Remembering those eight Carolina-Duke games while I was a student

Chapel Hill Magazine published a blog post from a UNC senior who gave up a ticket to the Carolina-Duke game to attend the wedding of a close friend. It was an admirable decision that I have no intention of questioning, despite what many who know me may think, though I will refrain from considering what my own decision would have been if I had faced the same predicament (I am thankful that I did not). It is important to add that it is only a decision for those eight games while I was a student; for a short list of close friends and family, most of whom would not get married during the game anyway, I would without hesitation miss one of the many Carolina-Duke games I will now enjoy as an alumnus.

But the point here is that those eight games were experiences I looked forward to my entire life, through many Carolina-Duke games as a kid, and I’m not sure there is one that I could trade looking back on through many more for the rest of my life. It helps that Carolina was 5-3 in those eight games (and only that after two losses in 2010). But its the greatest rivalry in sports, rooted in both basketball and culture, and best of all, Duke gives us just enough of a run to keep things relatively equal, but we come out on top in every important category. Those eight games in order of magnitude in the narrative of my Carolina basketball memory:

8. March 6, 2010, Duke 82 Carolina 50. Notable only because I watched it with three good friends at a Carolina bar in Washington, D.C. on an epic Spring Break road trip, this game was otherwise an utter disaster. That it represents a memorable transition to watching these games as an alumnus prevents it from being left entirely off the list.

7. February 10, 2010, Duke 64 Carolina 54. As this was my senior night in the Dean Dome, it was my one and only experience watching Carolina-Duke from the risers. It became a special night when a struggling team gave Duke a really tough shot, but ultimately this season will never carry as much weight in my memory as the preceding three.

6. March 4, 2007, Carolina 86 Duke 72. It may be a surprise that a Carolina victory (and my first home Duke game as a student) appears on this list prior to the last remaining loss I experience as a student. However, other than the Henderson-Hansbrough nose-breaking incident during garbage time, this game was an absolute snoozer. Credit that to Duke for not rising to the challenge; it was a pleasantly rough year for the Blue Devils, who proceeded to lose their next two games, one to N.C. State in the ACC tournament before slipping to a six-seed and falling to VCU in the first round of the NCAA’s.

5. March 8, 2008, Carolina 76 Duke 68. This was a statement game for the Heels after losing at home in the first meeting minus Ty Lawson. Home for Spring Break, I watched this one with my family in Charlotte. Of my four years at Carolina, 2008 was the year in which the two teams were most closely matched, and a tense game was concluded when Carolina made a historic and somewhat uncharacteristic defensive stand, shutting Duke down for the final five minutes. This game also included one of every student’s favorite moments of the rivalry: Danny Green dunking over Greg Paulus and shaming the onlooking Dookies.

4. February 6, 2008, Duke 89 Carolina 78. A game which we painfully lost achieves such a high spot in this list for a couple of reasons. Again, 2008 was the tightest year of the rivalry, whereas 2007, 2009, and 2010 were characterized by one-sided domination. More importantly, from my spot in the Fever section, where I watched two other Duke games and countless others, tip-off of this game was the loudest I ever heard the Dean Dome, matching every expectation I had ever had for what these games should feel like. It was a loss that came without Lawson and after Duke hit 13 threes, six from Greg Paulus. We redeemed it a month later before going to the Final Four. Duke lost in the second round.

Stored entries
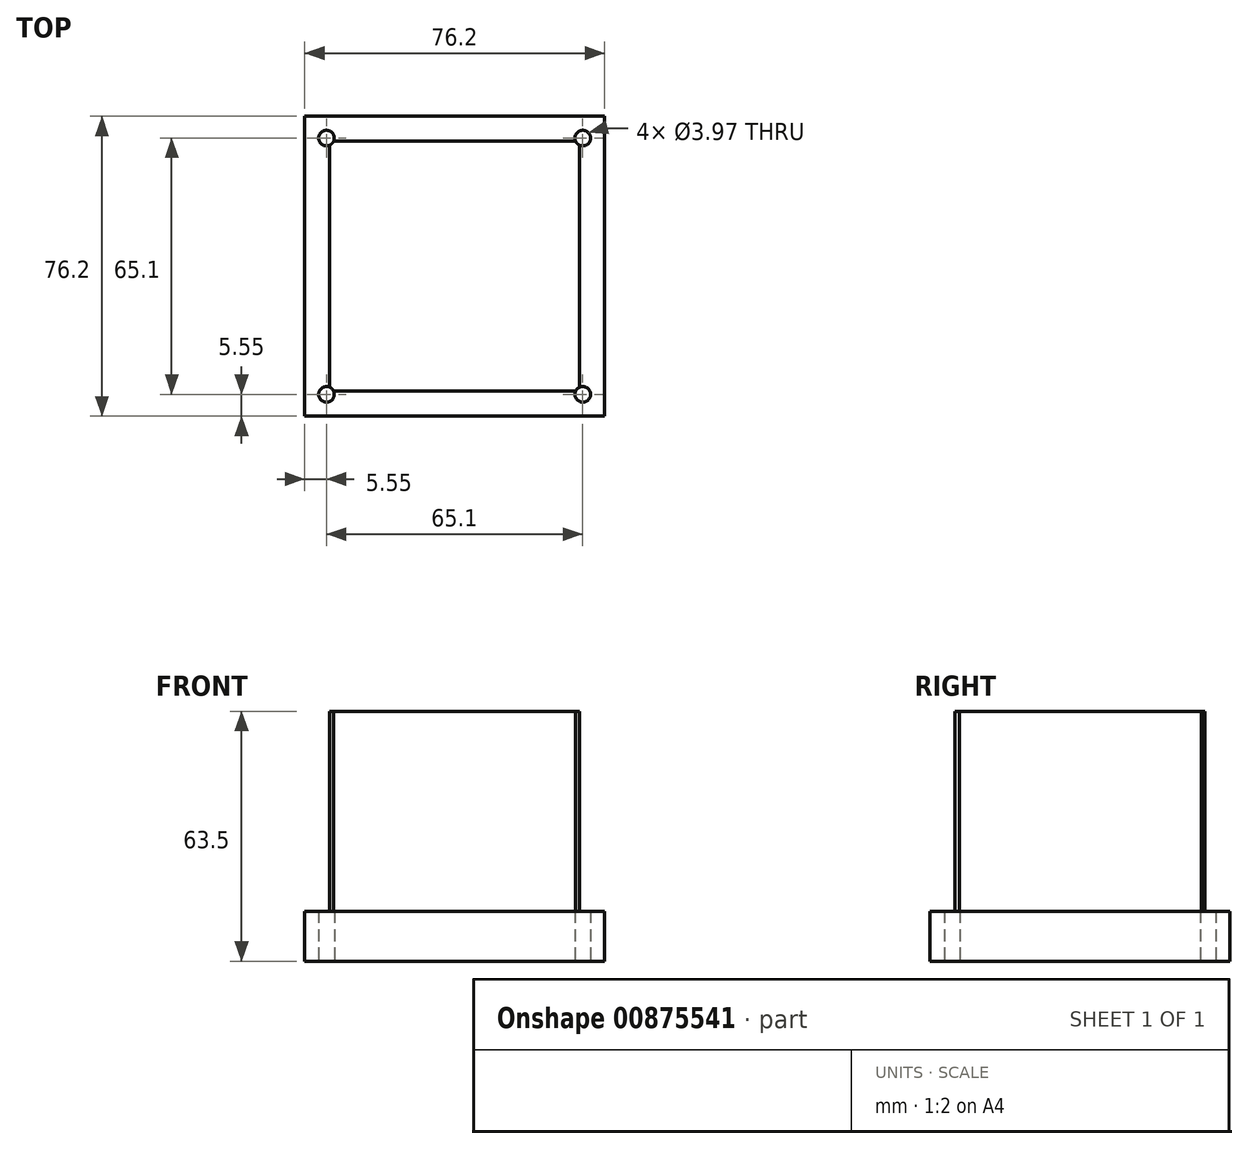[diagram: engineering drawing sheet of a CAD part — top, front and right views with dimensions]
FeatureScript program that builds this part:
annotation { "Feature Type Name" : "Feature", "Feature Type Description" : "" }
export const myFeature = defineFeature(function(context is Context, id is Id, definition is map)
    precondition{}
    {
        {
            var Q0;
            Q0=qCreatedBy(makeId("Top.planeOp"),FACE);
            var sketch = newSketch(context, id + "F0", { "sketchPlane" : qUnion([Q0])});
            skLineSegment(sketch, "E0.bottom", {"start": v(38.1, -38.1) * mm, "end": v(-38.1, -38.1) * mm});
            skLineSegment(sketch, "E0.top", {"start": v(38.1, 38.1) * mm, "end": v(-38.1, 38.1) * mm});
            skLineSegment(sketch, "E0.left", {"start": v(38.1, -38.1) * mm, "end": v(38.1, 38.1) * mm});
            skLineSegment(sketch, "E0.right", {"start": v(-38.1, -38.1) * mm, "end": v(-38.1, 38.1) * mm});
            skPoint(sketch, "E0.middle", {"position": v(0, 0) * mm});
            skLineSegment(sketch, "E1.bottom", {"start": v(32.55, -32.55) * mm, "end": v(-32.55, -32.55) * mm});
            skLineSegment(sketch, "E1.top", {"start": v(32.55, 32.55) * mm, "end": v(-32.55, 32.55) * mm});
            skLineSegment(sketch, "E1.left", {"start": v(32.55, -32.55) * mm, "end": v(32.55, 32.55) * mm});
            skLineSegment(sketch, "E1.right", {"start": v(-32.55, -32.55) * mm, "end": v(-32.55, 32.55) * mm});
            skCircle(sketch, "E2", {"center": v(-32.55, 32.55) * mm, "radius": 1.98 * mm});
            skCircle(sketch, "E3", {"center": v(32.55, 32.55) * mm, "radius": 1.98 * mm});
            skCircle(sketch, "E4", {"center": v(32.55, -32.55) * mm, "radius": 1.98 * mm});
            skCircle(sketch, "E5", {"center": v(-32.55, -32.55) * mm, "radius": 1.98 * mm});
            skLineSegment(sketch, "E6.bottom", {"start": v(31.75, -31.75) * mm, "end": v(-31.75, -31.75) * mm});
            skLineSegment(sketch, "E6.top", {"start": v(31.75, 31.75) * mm, "end": v(-31.75, 31.75) * mm});
            skLineSegment(sketch, "E6.left", {"start": v(31.75, -31.75) * mm, "end": v(31.75, 31.75) * mm});
            skLineSegment(sketch, "E6.right", {"start": v(-31.75, -31.75) * mm, "end": v(-31.75, 31.75) * mm});
            skSolve(sketch);
        }
        {
            var Q0;
            Q0=makeQuery(id+"F0.imprint","IMPRINT",FACE,{"disambiguationData":[TD([[makeQuery(id+"F0.imprint","IMPRINT",EDGE,{"derivedFrom":sQuery(id+"F0.wireOp",EDGE,"E0.bottom")}),-1.0]])]});
            var Q1;
            {var subQ3=sQuery(id+"F0.wireOp",EDGE,"E6.right");var subQ5=sQuery(id+"F0.wireOp",EDGE,"E2");var subQ6=makeQuery(id+"F0.imprint","INTERSECT",VERTEX,{"derivedFrom":[subQ5,subQ3]});Q1=makeQuery(id+"F0.imprint","IMPRINT",FACE,{"disambiguationData":[TD([[makeQuery(id+"F0.imprint","IMPRINT",EDGE,{"disambiguationData":[TD([[subQ6,-1.0]])],"derivedFrom":subQ5}),-1.0]])]});}
            var Q2;
            {var subQ0=sQuery(id+"F0.wireOp",EDGE,"E4");var subQ1=sQuery(id+"F0.wireOp",EDGE,"E1.left");var subQ2=makeQuery(id+"F0.imprint","INTERSECT",VERTEX,{"derivedFrom":[subQ1,subQ0]});Q2=makeQuery(id+"F0.imprint","IMPRINT",FACE,{"disambiguationData":[TD([[makeQuery(id+"F0.imprint","IMPRINT",EDGE,{"disambiguationData":[TD([[subQ2,-1.0]])],"derivedFrom":subQ1}),1.0]])]});}
            var Q3;
            {var subQ0=sQuery(id+"F0.wireOp",EDGE,"E4");var subQ1=sQuery(id+"F0.wireOp",EDGE,"E1.bottom");var subQ2=makeQuery(id+"F0.imprint","INTERSECT",VERTEX,{"derivedFrom":[subQ1,subQ0]});Q3=makeQuery(id+"F0.imprint","IMPRINT",FACE,{"disambiguationData":[TD([[makeQuery(id+"F0.imprint","IMPRINT",EDGE,{"disambiguationData":[TD([[subQ2,-1.0]])],"derivedFrom":subQ1}),-1.0]])]});}
            var Q4;
            {var subQ0=sQuery(id+"F0.wireOp",EDGE,"E3");var subQ1=sQuery(id+"F0.wireOp",EDGE,"E1.top");var subQ2=makeQuery(id+"F0.imprint","INTERSECT",VERTEX,{"derivedFrom":[subQ1,subQ0]});Q4=makeQuery(id+"F0.imprint","IMPRINT",FACE,{"disambiguationData":[TD([[makeQuery(id+"F0.imprint","IMPRINT",EDGE,{"disambiguationData":[TD([[subQ2,-1.0]])],"derivedFrom":subQ1}),1.0]])]});}
            var Q5;
            {var subQ0=sQuery(id+"F0.wireOp",EDGE,"E5");var subQ1=sQuery(id+"F0.wireOp",EDGE,"E1.right");var subQ2=makeQuery(id+"F0.imprint","INTERSECT",VERTEX,{"derivedFrom":[subQ1,subQ0]});Q5=makeQuery(id+"F0.imprint","IMPRINT",FACE,{"disambiguationData":[TD([[makeQuery(id+"F0.imprint","IMPRINT",EDGE,{"disambiguationData":[TD([[subQ2,-1.0]])],"derivedFrom":subQ1}),-1.0]])]});}
            var Q6;
            {var subQ0=sQuery(id+"F0.wireOp",EDGE,"E1.right");var subQ1=sQuery(id+"F0.wireOp",EDGE,"E1.bottom");var subQ2=makeQuery(id+"F0.imprint","INTERSECT",VERTEX,{"derivedFrom":[subQ1,subQ0]});Q6=makeQuery(id+"F0.imprint","IMPRINT",FACE,{"disambiguationData":[TD([[makeQuery(id+"F0.imprint","IMPRINT",EDGE,{"disambiguationData":[TD([[subQ2,1.0]])],"derivedFrom":subQ1}),1.0]])]});}
            var Q7;
            {var subQ0=sQuery(id+"F0.wireOp",EDGE,"E1.left");var subQ1=sQuery(id+"F0.wireOp",EDGE,"E1.top");var subQ2=makeQuery(id+"F0.imprint","INTERSECT",VERTEX,{"derivedFrom":[subQ1,subQ0]});Q7=makeQuery(id+"F0.imprint","IMPRINT",FACE,{"disambiguationData":[TD([[makeQuery(id+"F0.imprint","IMPRINT",EDGE,{"disambiguationData":[TD([[subQ2,-1.0]])],"derivedFrom":subQ1}),-1.0]])]});}
            var Q8;
            {var subQ0=sQuery(id+"F0.wireOp",EDGE,"E1.right");var subQ1=sQuery(id+"F0.wireOp",EDGE,"E1.top");var subQ2=makeQuery(id+"F0.imprint","INTERSECT",VERTEX,{"derivedFrom":[subQ1,subQ0]});Q8=makeQuery(id+"F0.imprint","IMPRINT",FACE,{"disambiguationData":[TD([[makeQuery(id+"F0.imprint","IMPRINT",EDGE,{"disambiguationData":[TD([[subQ2,1.0]])],"derivedFrom":subQ1}),-1.0]])]});}
            var Q9;
            {var subQ0=sQuery(id+"F0.wireOp",EDGE,"E1.left");var subQ1=sQuery(id+"F0.wireOp",EDGE,"E1.bottom");var subQ2=makeQuery(id+"F0.imprint","INTERSECT",VERTEX,{"derivedFrom":[subQ1,subQ0]});Q9=makeQuery(id+"F0.imprint","IMPRINT",FACE,{"disambiguationData":[TD([[makeQuery(id+"F0.imprint","IMPRINT",EDGE,{"disambiguationData":[TD([[subQ2,-1.0]])],"derivedFrom":subQ1}),1.0]])]});}
            var Q10;
            {var subQ1=sQuery(id+"F0.wireOp",EDGE,"E1.top");var subQ5=sQuery(id+"F0.wireOp",EDGE,"E1.left");var subQ9=makeQuery(id+"F0.imprint","INTERSECT",VERTEX,{"derivedFrom":[subQ1,subQ5]});Q10=makeQuery(id+"F0.imprint","IMPRINT",FACE,{"disambiguationData":[TD([[makeQuery(id+"F0.imprint","IMPRINT",EDGE,{"disambiguationData":[TD([[subQ9,-1.0]])],"derivedFrom":subQ1}),1.0]])]});}
            var Q11;
            {var subQ1=sQuery(id+"F0.wireOp",EDGE,"E1.right");var subQ7=sQuery(id+"F0.wireOp",EDGE,"E1.bottom");var subQ10=makeQuery(id+"F0.imprint","INTERSECT",VERTEX,{"derivedFrom":[subQ7,subQ1]});Q11=makeQuery(id+"F0.imprint","IMPRINT",FACE,{"disambiguationData":[TD([[makeQuery(id+"F0.imprint","IMPRINT",EDGE,{"disambiguationData":[TD([[subQ10,1.0]])],"derivedFrom":subQ7}),-1.0]])]});}
            var Q12;
            {var subQ0=sQuery(id+"F0.wireOp",EDGE,"E6.right");var subQ1=sQuery(id+"F0.wireOp",EDGE,"E2");var subQ2=makeQuery(id+"F0.imprint","INTERSECT",VERTEX,{"derivedFrom":[subQ1,subQ0]});Q12=makeQuery(id+"F0.imprint","IMPRINT",FACE,{"disambiguationData":[TD([[makeQuery(id+"F0.imprint","IMPRINT",EDGE,{"disambiguationData":[TD([[subQ2,-1.0]])],"derivedFrom":subQ1}),1.0]])]});}
            var Q13;
            {var subQ1=sQuery(id+"F0.wireOp",EDGE,"E1.bottom");var subQ5=sQuery(id+"F0.wireOp",EDGE,"E1.left");var subQ6=makeQuery(id+"F0.imprint","INTERSECT",VERTEX,{"derivedFrom":[subQ1,subQ5]});Q13=makeQuery(id+"F0.imprint","IMPRINT",FACE,{"disambiguationData":[TD([[makeQuery(id+"F0.imprint","IMPRINT",EDGE,{"disambiguationData":[TD([[subQ6,-1.0]])],"derivedFrom":subQ1}),-1.0]])]});}
            var Q14;
            {var subQ0=sQuery(id+"F0.wireOp",EDGE,"E6.top");var subQ1=sQuery(id+"F0.wireOp",EDGE,"E3");var subQ2=makeQuery(id+"F0.imprint","INTERSECT",VERTEX,{"derivedFrom":[subQ1,subQ0]});Q14=makeQuery(id+"F0.imprint","IMPRINT",FACE,{"disambiguationData":[TD([[makeQuery(id+"F0.imprint","IMPRINT",EDGE,{"disambiguationData":[TD([[subQ2,-1.0]])],"derivedFrom":subQ1}),1.0]])]});}
            var Q15;
            {var subQ0=sQuery(id+"F0.wireOp",EDGE,"E6.bottom");var subQ1=sQuery(id+"F0.wireOp",EDGE,"E5");var subQ2=makeQuery(id+"F0.imprint","INTERSECT",VERTEX,{"derivedFrom":[subQ1,subQ0]});Q15=makeQuery(id+"F0.imprint","IMPRINT",FACE,{"disambiguationData":[TD([[makeQuery(id+"F0.imprint","IMPRINT",EDGE,{"disambiguationData":[TD([[subQ2,-1.0]])],"derivedFrom":subQ1}),1.0]])]});}
            var Q16;
            {var subQ0=sQuery(id+"F0.wireOp",EDGE,"E6.left");var subQ1=sQuery(id+"F0.wireOp",EDGE,"E4");var subQ2=makeQuery(id+"F0.imprint","INTERSECT",VERTEX,{"derivedFrom":[subQ1,subQ0]});Q16=makeQuery(id+"F0.imprint","IMPRINT",FACE,{"disambiguationData":[TD([[makeQuery(id+"F0.imprint","IMPRINT",EDGE,{"disambiguationData":[TD([[subQ2,-1.0]])],"derivedFrom":subQ1}),1.0]])]});}
            var Q17;
            {var subQ1=sQuery(id+"F0.wireOp",EDGE,"E1.right");var subQ5=sQuery(id+"F0.wireOp",EDGE,"E1.top");var subQ6=makeQuery(id+"F0.imprint","INTERSECT",VERTEX,{"derivedFrom":[subQ5,subQ1]});Q17=makeQuery(id+"F0.imprint","IMPRINT",FACE,{"disambiguationData":[TD([[makeQuery(id+"F0.imprint","IMPRINT",EDGE,{"disambiguationData":[TD([[subQ6,1.0]])],"derivedFrom":subQ5}),1.0]])]});}
            extrude(context, id + "F1", {"entities" : qUnion([Q0, Q1, Q2, Q3, Q4, Q5, Q6, Q7, Q8, Q9, Q10, Q11, Q12, Q13, Q14, Q15, Q16, Q17]), "oppositeDirection" : true, "depth" : 12.7 * mm, "offsetDistance" : 25.4 * mm});
        }
        {
            var Q0;
            {var subQ3=sQuery(id+"F0.wireOp",EDGE,"E6.right");var subQ5=sQuery(id+"F0.wireOp",EDGE,"E2");var subQ6=makeQuery(id+"F0.imprint","INTERSECT",VERTEX,{"derivedFrom":[subQ5,subQ3]});Q0=makeQuery(id+"F0.imprint","IMPRINT",FACE,{"disambiguationData":[TD([[makeQuery(id+"F0.imprint","IMPRINT",EDGE,{"disambiguationData":[TD([[subQ6,-1.0]])],"derivedFrom":subQ5}),-1.0]])]});}
            extrude(context, id + "F2", {"entities" : qUnion([Q0]), "operationType" : NewBodyOperationType.ADD, "depth" : 50.8 * mm, "offsetDistance" : 25.4 * mm});
        }
        {
            var Q0;
            {var subQ0=sQuery(id+"F0.wireOp",EDGE,"E1.right");var subQ1=sQuery(id+"F0.wireOp",EDGE,"E1.bottom");var subQ2=makeQuery(id+"F0.imprint","INTERSECT",VERTEX,{"derivedFrom":[subQ1,subQ0]});Q0=makeQuery(id+"F0.imprint","IMPRINT",FACE,{"disambiguationData":[TD([[makeQuery(id+"F0.imprint","IMPRINT",EDGE,{"disambiguationData":[TD([[subQ2,1.0]])],"derivedFrom":subQ1}),1.0]])]});}
            var Q1;
            {var subQ1=sQuery(id+"F0.wireOp",EDGE,"E1.right");var subQ7=sQuery(id+"F0.wireOp",EDGE,"E1.bottom");var subQ10=makeQuery(id+"F0.imprint","INTERSECT",VERTEX,{"derivedFrom":[subQ7,subQ1]});Q1=makeQuery(id+"F0.imprint","IMPRINT",FACE,{"disambiguationData":[TD([[makeQuery(id+"F0.imprint","IMPRINT",EDGE,{"disambiguationData":[TD([[subQ10,1.0]])],"derivedFrom":subQ7}),-1.0]])]});}
            var Q2;
            {var subQ0=sQuery(id+"F0.wireOp",EDGE,"E6.bottom");var subQ1=sQuery(id+"F0.wireOp",EDGE,"E5");var subQ2=makeQuery(id+"F0.imprint","INTERSECT",VERTEX,{"derivedFrom":[subQ1,subQ0]});Q2=makeQuery(id+"F0.imprint","IMPRINT",FACE,{"disambiguationData":[TD([[makeQuery(id+"F0.imprint","IMPRINT",EDGE,{"disambiguationData":[TD([[subQ2,-1.0]])],"derivedFrom":subQ1}),1.0]])]});}
            var Q3;
            {var subQ0=sQuery(id+"F0.wireOp",EDGE,"E1.left");var subQ1=sQuery(id+"F0.wireOp",EDGE,"E1.bottom");var subQ2=makeQuery(id+"F0.imprint","INTERSECT",VERTEX,{"derivedFrom":[subQ1,subQ0]});Q3=makeQuery(id+"F0.imprint","IMPRINT",FACE,{"disambiguationData":[TD([[makeQuery(id+"F0.imprint","IMPRINT",EDGE,{"disambiguationData":[TD([[subQ2,-1.0]])],"derivedFrom":subQ1}),1.0]])]});}
            var Q4;
            {var subQ1=sQuery(id+"F0.wireOp",EDGE,"E1.bottom");var subQ5=sQuery(id+"F0.wireOp",EDGE,"E1.left");var subQ6=makeQuery(id+"F0.imprint","INTERSECT",VERTEX,{"derivedFrom":[subQ1,subQ5]});Q4=makeQuery(id+"F0.imprint","IMPRINT",FACE,{"disambiguationData":[TD([[makeQuery(id+"F0.imprint","IMPRINT",EDGE,{"disambiguationData":[TD([[subQ6,-1.0]])],"derivedFrom":subQ1}),-1.0]])]});}
            var Q5;
            {var subQ0=sQuery(id+"F0.wireOp",EDGE,"E6.left");var subQ1=sQuery(id+"F0.wireOp",EDGE,"E4");var subQ2=makeQuery(id+"F0.imprint","INTERSECT",VERTEX,{"derivedFrom":[subQ1,subQ0]});Q5=makeQuery(id+"F0.imprint","IMPRINT",FACE,{"disambiguationData":[TD([[makeQuery(id+"F0.imprint","IMPRINT",EDGE,{"disambiguationData":[TD([[subQ2,-1.0]])],"derivedFrom":subQ1}),1.0]])]});}
            var Q6;
            {var subQ0=sQuery(id+"F0.wireOp",EDGE,"E6.top");var subQ1=sQuery(id+"F0.wireOp",EDGE,"E3");var subQ2=makeQuery(id+"F0.imprint","INTERSECT",VERTEX,{"derivedFrom":[subQ1,subQ0]});Q6=makeQuery(id+"F0.imprint","IMPRINT",FACE,{"disambiguationData":[TD([[makeQuery(id+"F0.imprint","IMPRINT",EDGE,{"disambiguationData":[TD([[subQ2,-1.0]])],"derivedFrom":subQ1}),1.0]])]});}
            var Q7;
            {var subQ1=sQuery(id+"F0.wireOp",EDGE,"E1.top");var subQ5=sQuery(id+"F0.wireOp",EDGE,"E1.left");var subQ9=makeQuery(id+"F0.imprint","INTERSECT",VERTEX,{"derivedFrom":[subQ1,subQ5]});Q7=makeQuery(id+"F0.imprint","IMPRINT",FACE,{"disambiguationData":[TD([[makeQuery(id+"F0.imprint","IMPRINT",EDGE,{"disambiguationData":[TD([[subQ9,-1.0]])],"derivedFrom":subQ1}),1.0]])]});}
            var Q8;
            {var subQ0=sQuery(id+"F0.wireOp",EDGE,"E1.left");var subQ1=sQuery(id+"F0.wireOp",EDGE,"E1.top");var subQ2=makeQuery(id+"F0.imprint","INTERSECT",VERTEX,{"derivedFrom":[subQ1,subQ0]});Q8=makeQuery(id+"F0.imprint","IMPRINT",FACE,{"disambiguationData":[TD([[makeQuery(id+"F0.imprint","IMPRINT",EDGE,{"disambiguationData":[TD([[subQ2,-1.0]])],"derivedFrom":subQ1}),-1.0]])]});}
            var Q9;
            {var subQ0=sQuery(id+"F0.wireOp",EDGE,"E1.right");var subQ1=sQuery(id+"F0.wireOp",EDGE,"E1.top");var subQ2=makeQuery(id+"F0.imprint","INTERSECT",VERTEX,{"derivedFrom":[subQ1,subQ0]});Q9=makeQuery(id+"F0.imprint","IMPRINT",FACE,{"disambiguationData":[TD([[makeQuery(id+"F0.imprint","IMPRINT",EDGE,{"disambiguationData":[TD([[subQ2,1.0]])],"derivedFrom":subQ1}),-1.0]])]});}
            var Q10;
            {var subQ1=sQuery(id+"F0.wireOp",EDGE,"E1.right");var subQ5=sQuery(id+"F0.wireOp",EDGE,"E1.top");var subQ6=makeQuery(id+"F0.imprint","INTERSECT",VERTEX,{"derivedFrom":[subQ5,subQ1]});Q10=makeQuery(id+"F0.imprint","IMPRINT",FACE,{"disambiguationData":[TD([[makeQuery(id+"F0.imprint","IMPRINT",EDGE,{"disambiguationData":[TD([[subQ6,1.0]])],"derivedFrom":subQ5}),1.0]])]});}
            var Q11;
            {var subQ0=sQuery(id+"F0.wireOp",EDGE,"E6.right");var subQ1=sQuery(id+"F0.wireOp",EDGE,"E2");var subQ2=makeQuery(id+"F0.imprint","INTERSECT",VERTEX,{"derivedFrom":[subQ1,subQ0]});Q11=makeQuery(id+"F0.imprint","IMPRINT",FACE,{"disambiguationData":[TD([[makeQuery(id+"F0.imprint","IMPRINT",EDGE,{"disambiguationData":[TD([[subQ2,-1.0]])],"derivedFrom":subQ1}),1.0]])]});}
            extrude(context, id + "F3", {"entities" : qUnion([Q0, Q1, Q2, Q3, Q4, Q5, Q6, Q7, Q8, Q9, Q10, Q11]), "operationType" : NewBodyOperationType.REMOVE, "endBound" : BoundingType.UP_TO_NEXT, "oppositeDirection" : true, "depth" : 25.4 * mm, "offsetDistance" : 25.4 * mm});
        }
    });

◆ **Problems and tasks**
[1] According to the text on the Carolina-Duke games, where and with whom did the writer watch the March 8, 2008 game?
[2] Quote the Carolina-Duke text word for word, between "Chapel Hill Magazine" and "as an alumnus.", inclusive.

◆ **Answer set**
[1] With family in Charlotte, while home for Spring Break.

[2]
Chapel Hill Magazine published a blog post from a UNC senior who gave up a ticket to the Carolina-Duke game to attend the wedding of a close friend. It was an admirable decision that I have no intention of questioning, despite what many who know me may think, though I will refrain from considering what my own decision would have been if I had faced the same predicament (I am thankful that I did not). It is important to add that it is only a decision for those eight games while I was a student; for a short list of close friends and family, most of whom would not get married during the game anyway, I would without hesitation miss one of the many Carolina-Duke games I will now enjoy as an alumnus.